Transcribed page contents:
....
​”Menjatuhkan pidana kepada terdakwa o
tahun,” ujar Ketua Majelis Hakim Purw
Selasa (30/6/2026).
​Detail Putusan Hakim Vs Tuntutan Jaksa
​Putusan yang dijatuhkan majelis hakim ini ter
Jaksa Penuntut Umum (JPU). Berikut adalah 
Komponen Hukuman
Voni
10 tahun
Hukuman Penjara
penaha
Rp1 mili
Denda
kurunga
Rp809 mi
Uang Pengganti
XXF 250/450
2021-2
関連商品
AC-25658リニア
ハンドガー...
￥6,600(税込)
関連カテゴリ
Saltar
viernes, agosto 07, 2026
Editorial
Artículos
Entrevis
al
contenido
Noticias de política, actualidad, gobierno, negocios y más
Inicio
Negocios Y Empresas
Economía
....
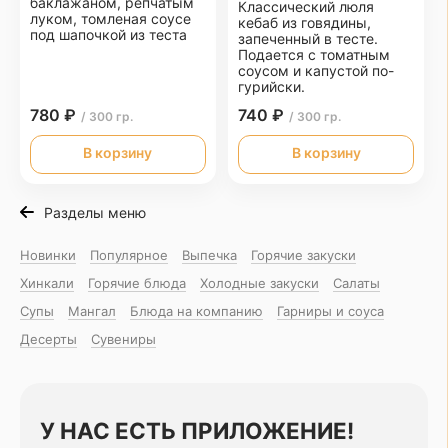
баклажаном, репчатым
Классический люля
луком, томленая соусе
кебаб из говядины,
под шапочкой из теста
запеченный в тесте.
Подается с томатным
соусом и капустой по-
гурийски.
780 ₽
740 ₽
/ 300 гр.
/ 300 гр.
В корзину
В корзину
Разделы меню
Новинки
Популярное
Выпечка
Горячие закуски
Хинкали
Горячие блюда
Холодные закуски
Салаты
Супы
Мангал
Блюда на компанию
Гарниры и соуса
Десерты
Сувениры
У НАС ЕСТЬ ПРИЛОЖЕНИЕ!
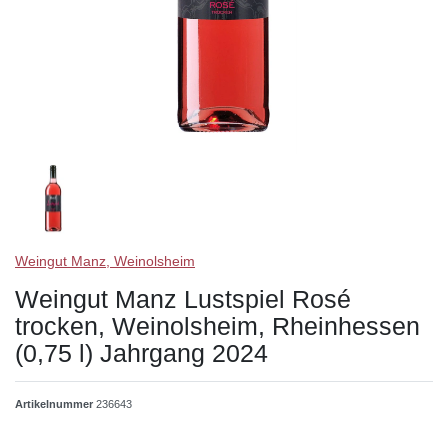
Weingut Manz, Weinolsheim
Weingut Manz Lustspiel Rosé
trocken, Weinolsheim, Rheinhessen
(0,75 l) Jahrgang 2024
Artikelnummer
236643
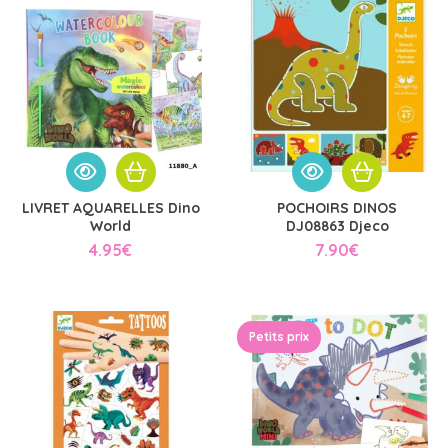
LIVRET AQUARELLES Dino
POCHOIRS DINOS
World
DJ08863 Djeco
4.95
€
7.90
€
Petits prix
....
Exercise objective
Wherever a line above contains the string "tahun", copy that line.

Reply
tahun,” ujar Ketua Majelis Hakim Purw
10 tahun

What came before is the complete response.